■ The task:
Copy the text passage below word for word, everything from "2017 Munich A" down to "James M. McPherson (1987)".

■ Text passage:
== Segment start ==
2017 Munich A young German civil servant tries to smuggle a key document showing Hitler’s true intentions to his opposite number during the fateful Munich Conference of September 1939, complicated by the fact that the pair were once friends who shared a mistress until she met a terrible fate at the hands of the Gestapo.

Battle Cry of Freedom: The Civil War Era (5) by James M. McPherson (1987)

Stepping back from the detail, this reader’s general sense of the actual fighting of the American Civil War – having just finished this 860-page book about it – was that the slaughter steadily escalated, until tens of thousands were being killed and wounded at each brutal, bloody, slogged-out battle, death and injury on such a scale you’d have thought they’d be decisive. And yet they weren’t. There was a terrible fatality or weakness about the commanding generals on both sides which prevented them landing really knockout blows and allowed the war to drag on for years longer than necessary.

The reader gets very impatient with General George B. McClellan who was in charge of the north’s largest army, the Army of the Potomac. He was, by all accounts, an excellent organiser of armies and inspirer of men who, however, turned out to be pathologically reluctant to risk his shiny machine in actual battle. And, on the rare occasions when he did engage and repel the Confederates, McClellan consistently failed to pursue and crush them, allowing them to retreat, lick their wounds, regroup, re-arm and come again. Eventually, President Lincoln became so impatient with McClellan’s fatal indecisiveness that he sacked him.
== Segment end ==
■ Supplied information:
== Segment start ==
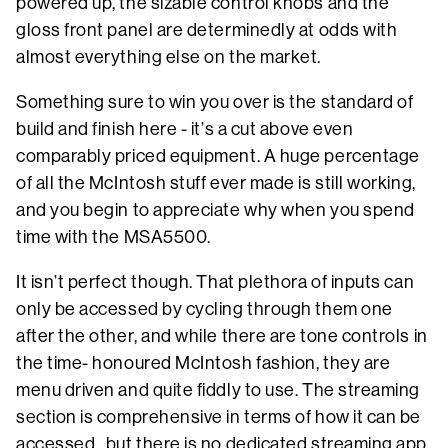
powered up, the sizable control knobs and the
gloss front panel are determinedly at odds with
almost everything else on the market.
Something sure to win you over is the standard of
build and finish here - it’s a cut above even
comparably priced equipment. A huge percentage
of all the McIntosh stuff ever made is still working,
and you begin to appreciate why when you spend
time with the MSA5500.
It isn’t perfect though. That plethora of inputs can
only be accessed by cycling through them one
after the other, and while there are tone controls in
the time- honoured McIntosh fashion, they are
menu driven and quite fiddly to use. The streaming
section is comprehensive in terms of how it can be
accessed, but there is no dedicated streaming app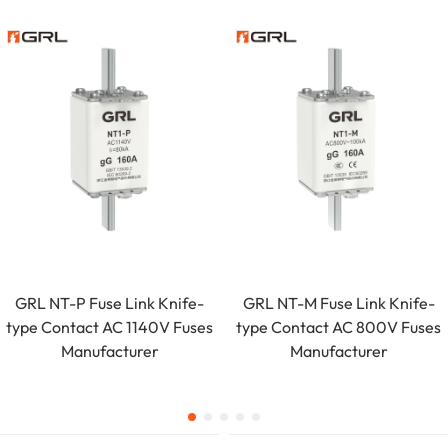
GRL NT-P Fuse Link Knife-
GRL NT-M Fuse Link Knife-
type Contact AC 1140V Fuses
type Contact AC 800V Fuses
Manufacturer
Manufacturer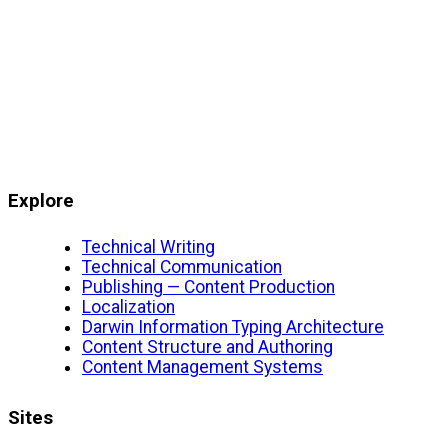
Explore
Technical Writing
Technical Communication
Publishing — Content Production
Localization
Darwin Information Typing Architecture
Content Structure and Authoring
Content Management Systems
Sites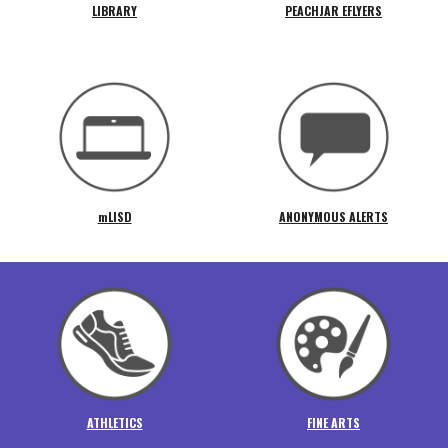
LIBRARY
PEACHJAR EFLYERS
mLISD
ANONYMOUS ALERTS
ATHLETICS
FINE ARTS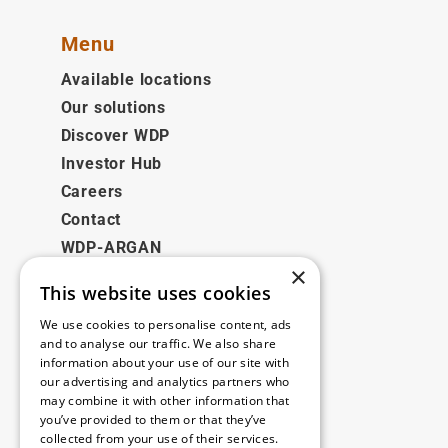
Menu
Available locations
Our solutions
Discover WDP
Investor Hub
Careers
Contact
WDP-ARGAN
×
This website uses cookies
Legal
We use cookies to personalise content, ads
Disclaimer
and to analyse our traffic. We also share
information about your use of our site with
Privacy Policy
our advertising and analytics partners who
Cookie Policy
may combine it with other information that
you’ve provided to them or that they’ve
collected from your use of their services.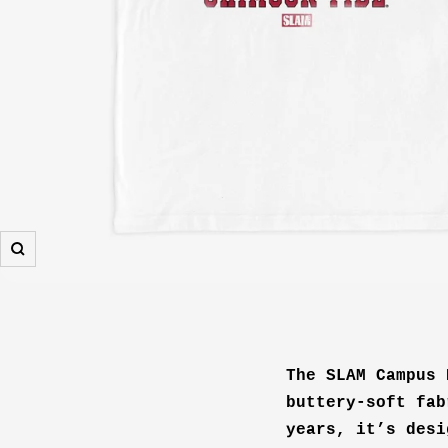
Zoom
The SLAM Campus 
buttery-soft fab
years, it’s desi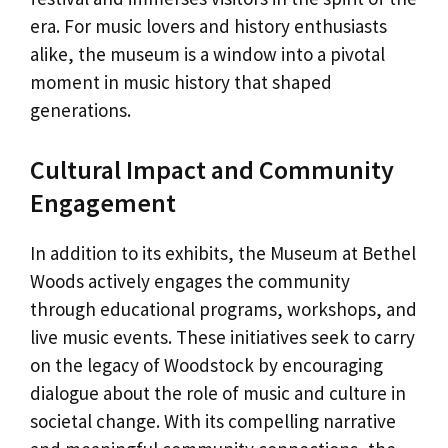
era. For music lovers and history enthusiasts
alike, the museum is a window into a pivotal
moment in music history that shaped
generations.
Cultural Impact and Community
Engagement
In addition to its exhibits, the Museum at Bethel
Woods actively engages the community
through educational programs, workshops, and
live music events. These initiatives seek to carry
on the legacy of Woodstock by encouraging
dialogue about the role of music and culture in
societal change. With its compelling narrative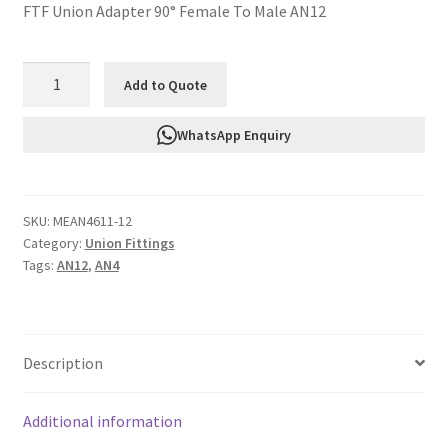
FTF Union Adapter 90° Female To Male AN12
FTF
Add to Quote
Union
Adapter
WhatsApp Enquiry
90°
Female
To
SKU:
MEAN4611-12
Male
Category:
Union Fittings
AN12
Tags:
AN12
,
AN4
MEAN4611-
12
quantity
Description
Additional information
== Segment end ==
== Segment start ==
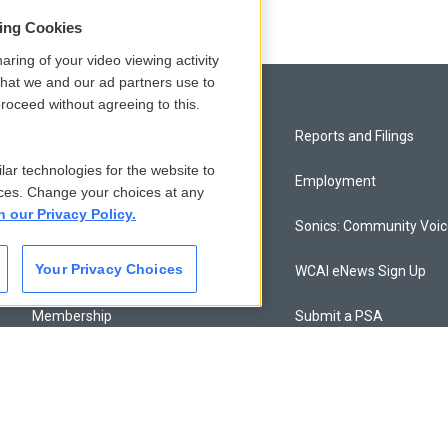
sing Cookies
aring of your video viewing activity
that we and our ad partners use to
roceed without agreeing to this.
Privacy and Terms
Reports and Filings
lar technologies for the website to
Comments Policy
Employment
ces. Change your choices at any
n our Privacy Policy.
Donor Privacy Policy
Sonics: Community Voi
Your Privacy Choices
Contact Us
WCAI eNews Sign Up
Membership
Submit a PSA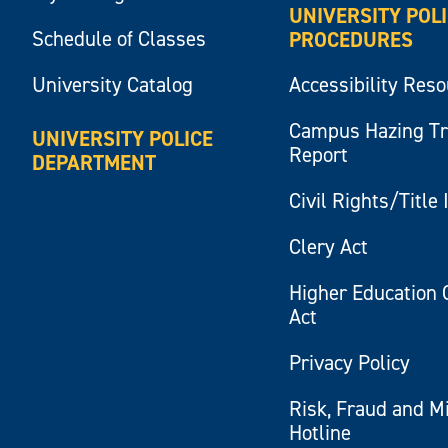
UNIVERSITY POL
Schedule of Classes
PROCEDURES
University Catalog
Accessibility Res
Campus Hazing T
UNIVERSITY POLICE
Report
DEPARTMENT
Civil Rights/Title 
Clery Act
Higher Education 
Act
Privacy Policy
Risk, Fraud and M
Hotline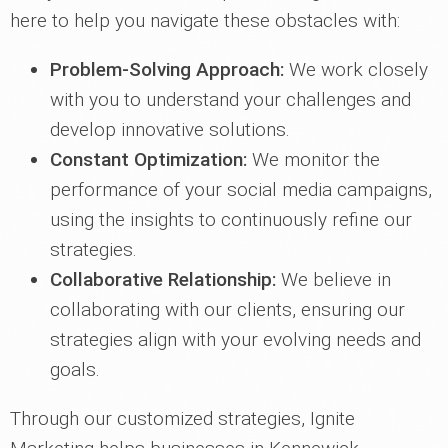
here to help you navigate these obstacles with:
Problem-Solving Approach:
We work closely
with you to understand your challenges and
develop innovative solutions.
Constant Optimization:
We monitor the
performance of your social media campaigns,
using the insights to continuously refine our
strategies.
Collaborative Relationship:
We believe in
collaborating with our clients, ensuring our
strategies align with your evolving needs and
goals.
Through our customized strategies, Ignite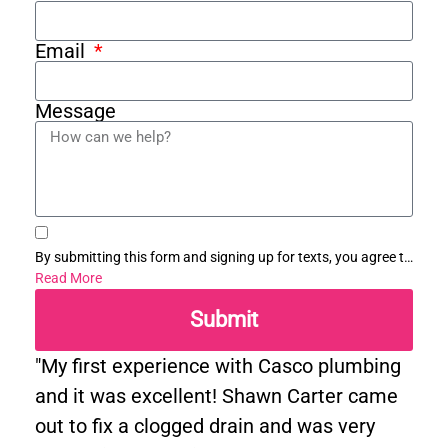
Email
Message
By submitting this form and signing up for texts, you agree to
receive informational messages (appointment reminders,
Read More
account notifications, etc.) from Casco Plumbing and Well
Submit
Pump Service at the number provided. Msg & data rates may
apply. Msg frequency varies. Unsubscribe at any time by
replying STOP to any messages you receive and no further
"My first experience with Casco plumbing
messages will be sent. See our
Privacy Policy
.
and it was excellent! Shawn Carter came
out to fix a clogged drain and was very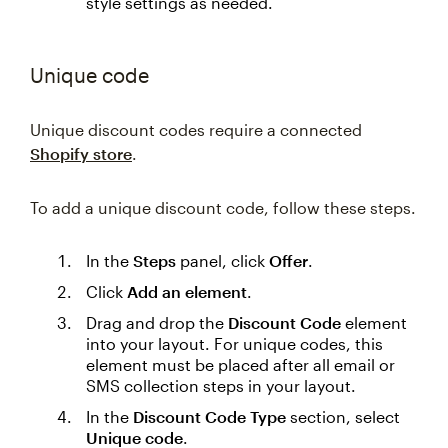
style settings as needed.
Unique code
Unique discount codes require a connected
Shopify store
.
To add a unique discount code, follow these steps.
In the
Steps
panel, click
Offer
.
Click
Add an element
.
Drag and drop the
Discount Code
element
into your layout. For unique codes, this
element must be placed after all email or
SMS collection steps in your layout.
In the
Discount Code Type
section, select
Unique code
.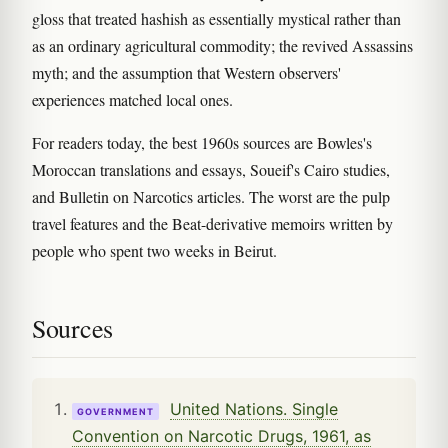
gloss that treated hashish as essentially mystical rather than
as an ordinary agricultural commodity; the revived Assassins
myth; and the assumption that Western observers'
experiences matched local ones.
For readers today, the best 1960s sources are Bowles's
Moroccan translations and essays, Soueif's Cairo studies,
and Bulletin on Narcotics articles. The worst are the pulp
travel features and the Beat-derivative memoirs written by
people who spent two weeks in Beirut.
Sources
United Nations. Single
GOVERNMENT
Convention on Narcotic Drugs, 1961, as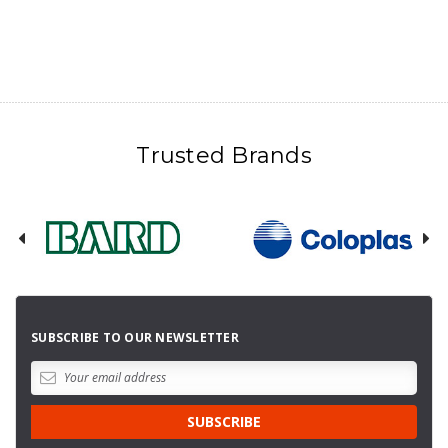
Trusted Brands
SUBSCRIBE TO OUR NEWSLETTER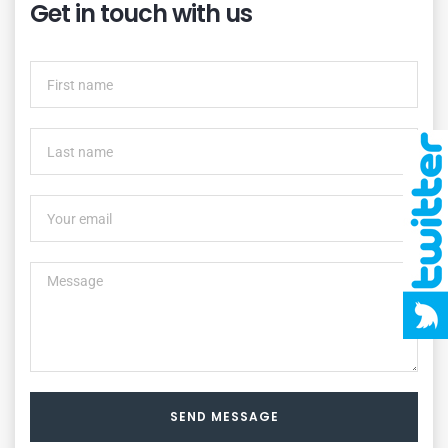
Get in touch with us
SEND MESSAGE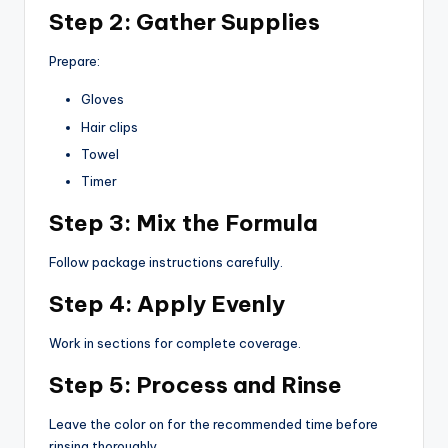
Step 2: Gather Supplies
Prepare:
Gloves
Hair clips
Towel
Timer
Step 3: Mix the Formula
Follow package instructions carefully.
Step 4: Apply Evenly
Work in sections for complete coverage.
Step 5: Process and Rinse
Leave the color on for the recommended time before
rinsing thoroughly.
== Segment end ==
== Segment start ==
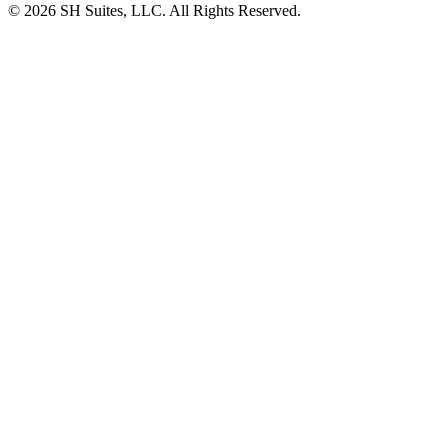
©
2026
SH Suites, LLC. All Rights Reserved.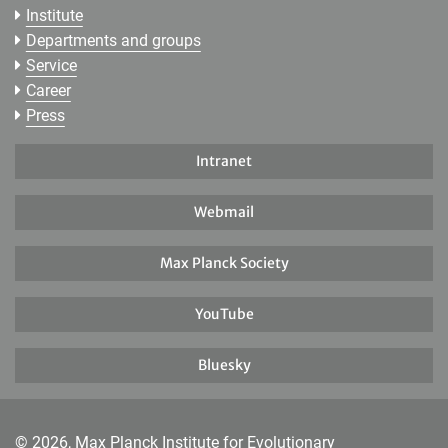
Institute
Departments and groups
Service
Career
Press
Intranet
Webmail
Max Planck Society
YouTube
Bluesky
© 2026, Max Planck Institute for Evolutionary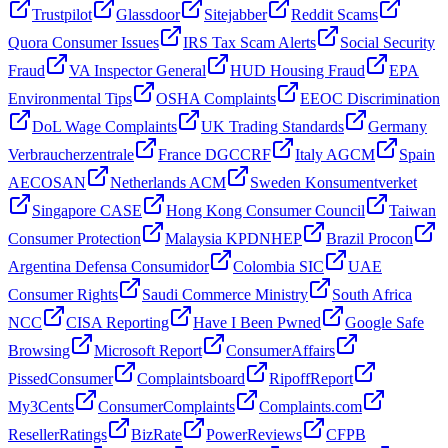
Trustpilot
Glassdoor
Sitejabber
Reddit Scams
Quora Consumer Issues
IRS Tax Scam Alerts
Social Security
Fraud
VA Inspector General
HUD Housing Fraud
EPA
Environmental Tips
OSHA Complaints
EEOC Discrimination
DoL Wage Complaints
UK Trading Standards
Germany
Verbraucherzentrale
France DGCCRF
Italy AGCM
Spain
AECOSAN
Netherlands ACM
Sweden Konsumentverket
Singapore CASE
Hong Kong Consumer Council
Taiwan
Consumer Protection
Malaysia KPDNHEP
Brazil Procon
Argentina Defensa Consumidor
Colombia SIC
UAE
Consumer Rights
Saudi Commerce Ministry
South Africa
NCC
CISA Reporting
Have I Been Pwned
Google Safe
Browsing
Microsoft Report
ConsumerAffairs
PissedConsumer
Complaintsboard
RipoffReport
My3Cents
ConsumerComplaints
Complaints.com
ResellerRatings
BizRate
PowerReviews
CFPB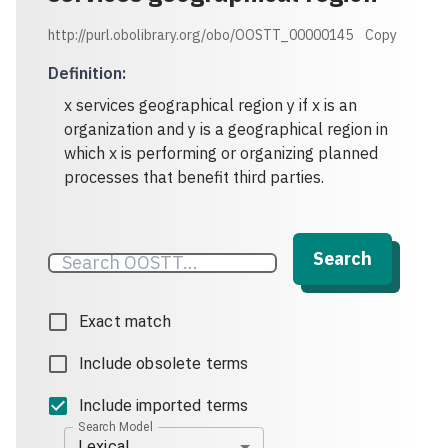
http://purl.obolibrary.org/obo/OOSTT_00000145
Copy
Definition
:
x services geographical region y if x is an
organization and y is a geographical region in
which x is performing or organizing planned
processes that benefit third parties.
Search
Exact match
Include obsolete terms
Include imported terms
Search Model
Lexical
== Segment end ==
■ Result of the task:
2017 Munich A young German civil servant tries to smuggle a key document showing Hitler’s true intentions to his opposite number during the fateful Munich Conference of September 1939, complicated by the fact that the pair were once friends who shared a mistress until she met a terrible fate at the hands of the Gestapo.

Battle Cry of Freedom: The Civil War Era (5) by James M. McPherson (1987)